Sich in der eigenen Wohnung, im Wohnumfeld und der Stadt oder Gemeinde sicher zu fühlen, ist ein menschliches Grundbedürfnis. Im Bemühen um eine "sichere Stadt" wird die Kriminalprävention im Städtebau zunehmend bedeutender - insbesondere bei der Gestaltung des öffentlichen Raums sowie der Wohnhausarchitektur. Dieses Ziel wird von der Sicherheitspartnerschaft im Städtebau in Niedersachsen (SiPa) umgesetzt.

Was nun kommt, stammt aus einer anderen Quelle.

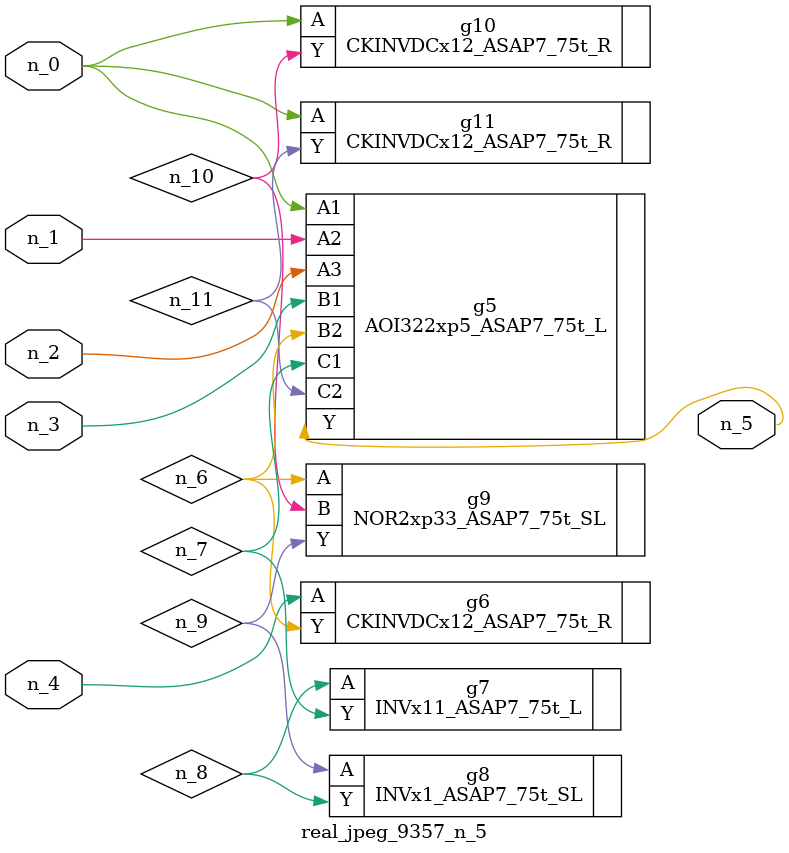
<source format=v>
module real_jpeg_9357_n_5 (n_4, n_0, n_1, n_2, n_3, n_5);

input n_4;
input n_0;
input n_1;
input n_2;
input n_3;

output n_5;

wire n_8;
wire n_11;
wire n_6;
wire n_7;
wire n_10;
wire n_9;

AOI322xp5_ASAP7_75t_L g5 ( 
.A1(n_0),
.A2(n_1),
.A3(n_2),
.B1(n_3),
.B2(n_6),
.C1(n_7),
.C2(n_11),
.Y(n_5)
);

CKINVDCx12_ASAP7_75t_R g10 ( 
.A(n_0),
.Y(n_10)
);

CKINVDCx12_ASAP7_75t_R g11 ( 
.A(n_0),
.Y(n_11)
);

CKINVDCx12_ASAP7_75t_R g6 ( 
.A(n_4),
.Y(n_6)
);

NOR2xp33_ASAP7_75t_SL g9 ( 
.A(n_6),
.B(n_10),
.Y(n_9)
);

INVx11_ASAP7_75t_L g7 ( 
.A(n_8),
.Y(n_7)
);

INVx1_ASAP7_75t_SL g8 ( 
.A(n_9),
.Y(n_8)
);


endmodule
</source>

Der Landespräventionsrat Niedersachsen hat Anfang 2015 die Federführung für die SiPa übernommen, welche im Jahr 2005 gegründet und bis Ende letzten Jahres durch das Niedersächsische Sozialministerium federführend koordiniert wurde. In der Sicherheitspartnerschaft sind 20 staatliche und nichtstaatliche Akteure aus den Bereichen Sicherheit, Bauen, Planen und Wohnen vertreten. Mit der Unterzeichnung der "Vereinbarung über mehr städtebauliche Sicherheit und Kriminalprävention beim Planen und Sanieren von Wohnquartieren" haben sich diese Akteure verpflichtet, in ihrem Tätigkeitsfeld dazu beizutragen, die Sicherheit im Wohnumfeld und im öffentlichen Raum zu erhöhen und so langfristig an der Verbesserung der Lebensqualität der Bürgerinnen und Bürger mitzuwirken.

Die Sicherheitspartnerschaft im Städtebau in Niedersachsen gibt dem Thema Sicherheit in Wohngebieten eine besondere Bedeutung. Um diesen Prozess zu verstärken, hat die Sicherheitspartnerschaft ein Qualitätssiegel für sicheres Wohnen entwickelt. Damit können Wohnobjekte in Städten und Gemeinden, die sich durch spezifische Sicherheitsstandards auszeichnen, eine hohe Lebensqualität aufweisen und aktiv an einem positiven sozialen Umfeld arbeiten, ausgezeichnet werden. Seit 2011 sind insgesamt 26 Objekte, Neubau und Bestand, mit dem Siegel ausgezeichnet worden. Für die Vergabe des Niedersächsischen Qualitätssiegels für sicheres Wohnen werden neben technischen, objektiven Sicherheitsvorkehrungen auch Aspekte einbezogen, die die subjektive, gefühlte Sicherheitslage betreffen. Dabei handelt es sich zum Beispiel um die Förderung von funktionierenden Nachbarschaften, die Gestaltung und Sauberkeit von Innen- und Außenanlagen und die Einbindung und Erreichbarkeit von Versorgungseinrichtungen und Nahverkehrsmitteln. Die Einführung des Qualitätssiegels für sicheres Wohnen soll dazu dienen, die guten Wohnqualitäten in Niedersachsen deutlich sichtbar zu machen.